La televisione fu il grande medium popolare di Totonno Chiappetta. Visse di striscio quella importante. “Macao” con Boncompagni e qualche comparsata illustre a “Piacere Raiuno”. Ma sulle private nacque il mito. Capobanda di filubuste e di cast arboriani cosentini per anni ha catalizzato un pubblico vasto. “Capitani coraggiosi”, “Lupi in carrozza”, “Bolle” “Cataratta”, “Gran caffè” furono successi strepitosi che ne allargarono la popolarità. Compreso il motto di vita “E ni scialamu”. Strepitoso il rapporto con le maestranze tecniche. E’ stato anche testimonial di campagne pubblicitarie locali.

Totonno ebbe sodalizi umani e artistici rilevanti. Quello con Enrico Granafei a mio parere il piu’ intenso e strepitoso. Vissuto anche in America. Tutto quello che Granafei ha egregiamente contaminato nel suo standard internazionale si deve a Totonno per complicità affettiva e sentimentale.

::::::::

# DOMANDE DI STUDIO
(a) Quale motto di vita attribuisce a Totonno Chiappetta il testo su di lui?
(b) Queste affermazioni concordano con il testo su Totonno Chiappetta? (i) Il mito di Totonno Chiappetta nacque sulle televisioni private. (ii) Totonno Chiappetta fu testimonial di campagne pubblicitarie nazionali. (iii) Il sodalizio con Enrico Granafei fu vissuto anche in America. Per ciascuna rispondi sì o no e cita le parole del testo che lo stabiliscono.
Rispondi basandoti soltanto sul testo su Totonno Chiappetta.

::::::::

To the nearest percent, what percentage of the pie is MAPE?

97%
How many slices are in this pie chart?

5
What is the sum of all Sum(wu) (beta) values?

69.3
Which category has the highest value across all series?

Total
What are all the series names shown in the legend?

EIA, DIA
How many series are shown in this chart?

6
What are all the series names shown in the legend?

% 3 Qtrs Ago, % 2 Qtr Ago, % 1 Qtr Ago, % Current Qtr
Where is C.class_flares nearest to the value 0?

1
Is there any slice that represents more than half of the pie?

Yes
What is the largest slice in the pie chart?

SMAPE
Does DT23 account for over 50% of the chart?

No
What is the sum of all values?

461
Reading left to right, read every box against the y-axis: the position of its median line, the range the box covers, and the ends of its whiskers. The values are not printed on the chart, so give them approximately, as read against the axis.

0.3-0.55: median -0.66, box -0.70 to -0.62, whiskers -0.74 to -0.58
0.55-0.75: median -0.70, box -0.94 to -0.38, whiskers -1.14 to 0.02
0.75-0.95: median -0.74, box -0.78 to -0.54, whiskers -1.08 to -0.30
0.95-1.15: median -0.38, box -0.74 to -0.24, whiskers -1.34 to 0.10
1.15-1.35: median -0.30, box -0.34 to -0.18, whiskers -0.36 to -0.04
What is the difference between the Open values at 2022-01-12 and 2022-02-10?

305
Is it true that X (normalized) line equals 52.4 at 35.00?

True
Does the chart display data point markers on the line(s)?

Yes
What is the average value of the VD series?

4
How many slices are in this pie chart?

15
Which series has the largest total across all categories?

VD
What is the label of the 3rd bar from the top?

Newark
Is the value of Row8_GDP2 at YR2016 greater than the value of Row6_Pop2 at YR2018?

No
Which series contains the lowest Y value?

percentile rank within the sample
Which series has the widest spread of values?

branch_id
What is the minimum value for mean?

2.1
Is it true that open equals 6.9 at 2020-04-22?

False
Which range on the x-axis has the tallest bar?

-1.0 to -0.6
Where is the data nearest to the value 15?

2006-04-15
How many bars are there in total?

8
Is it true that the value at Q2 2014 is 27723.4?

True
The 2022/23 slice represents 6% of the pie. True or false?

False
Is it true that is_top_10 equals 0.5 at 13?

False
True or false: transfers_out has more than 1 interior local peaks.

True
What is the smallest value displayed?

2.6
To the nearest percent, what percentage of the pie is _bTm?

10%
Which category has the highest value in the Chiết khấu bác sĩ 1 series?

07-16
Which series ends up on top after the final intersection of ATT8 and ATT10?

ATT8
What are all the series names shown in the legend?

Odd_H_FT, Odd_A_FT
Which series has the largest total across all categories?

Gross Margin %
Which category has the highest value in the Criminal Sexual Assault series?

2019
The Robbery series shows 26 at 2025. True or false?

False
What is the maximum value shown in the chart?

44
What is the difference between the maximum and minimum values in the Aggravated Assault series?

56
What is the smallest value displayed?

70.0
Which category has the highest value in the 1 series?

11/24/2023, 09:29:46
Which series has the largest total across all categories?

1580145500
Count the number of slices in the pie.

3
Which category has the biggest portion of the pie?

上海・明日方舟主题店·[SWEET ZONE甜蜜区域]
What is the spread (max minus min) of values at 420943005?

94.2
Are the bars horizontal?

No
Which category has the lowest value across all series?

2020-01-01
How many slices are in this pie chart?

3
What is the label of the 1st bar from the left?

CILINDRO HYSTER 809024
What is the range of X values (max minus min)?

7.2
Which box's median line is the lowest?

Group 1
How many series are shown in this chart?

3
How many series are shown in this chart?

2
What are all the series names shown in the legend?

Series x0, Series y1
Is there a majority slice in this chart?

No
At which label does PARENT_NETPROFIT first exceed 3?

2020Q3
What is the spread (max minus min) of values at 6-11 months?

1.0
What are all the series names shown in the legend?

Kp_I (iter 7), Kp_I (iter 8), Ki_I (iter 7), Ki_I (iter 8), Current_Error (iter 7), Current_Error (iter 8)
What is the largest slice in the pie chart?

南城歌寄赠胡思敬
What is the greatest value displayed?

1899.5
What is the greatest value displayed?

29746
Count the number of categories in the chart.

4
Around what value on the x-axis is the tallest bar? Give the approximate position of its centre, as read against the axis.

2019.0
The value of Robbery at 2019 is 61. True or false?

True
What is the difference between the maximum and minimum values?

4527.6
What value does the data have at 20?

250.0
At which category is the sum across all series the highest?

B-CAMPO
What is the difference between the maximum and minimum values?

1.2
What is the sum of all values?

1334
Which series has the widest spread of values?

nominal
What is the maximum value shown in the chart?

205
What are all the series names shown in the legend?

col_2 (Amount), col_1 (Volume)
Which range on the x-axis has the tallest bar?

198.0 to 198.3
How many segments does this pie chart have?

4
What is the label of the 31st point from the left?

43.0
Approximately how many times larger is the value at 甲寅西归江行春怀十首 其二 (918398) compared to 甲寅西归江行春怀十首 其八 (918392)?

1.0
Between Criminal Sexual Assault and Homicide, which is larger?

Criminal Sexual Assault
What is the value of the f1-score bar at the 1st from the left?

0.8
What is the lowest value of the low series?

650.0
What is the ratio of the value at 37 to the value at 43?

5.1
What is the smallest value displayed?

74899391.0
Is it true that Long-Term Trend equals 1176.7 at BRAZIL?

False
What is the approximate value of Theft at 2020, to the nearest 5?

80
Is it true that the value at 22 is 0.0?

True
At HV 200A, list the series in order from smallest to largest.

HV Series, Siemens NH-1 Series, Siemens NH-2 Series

::::::::

# RISPOSTE FORNITE
(a) E ni scialamu

(b)
(i) Sì: «Ma sulle private nacque il mito.»
(ii) No: «E’ stato anche testimonial di campagne pubblicitarie locali.»
(iii) Sì: «Vissuto anche in America.»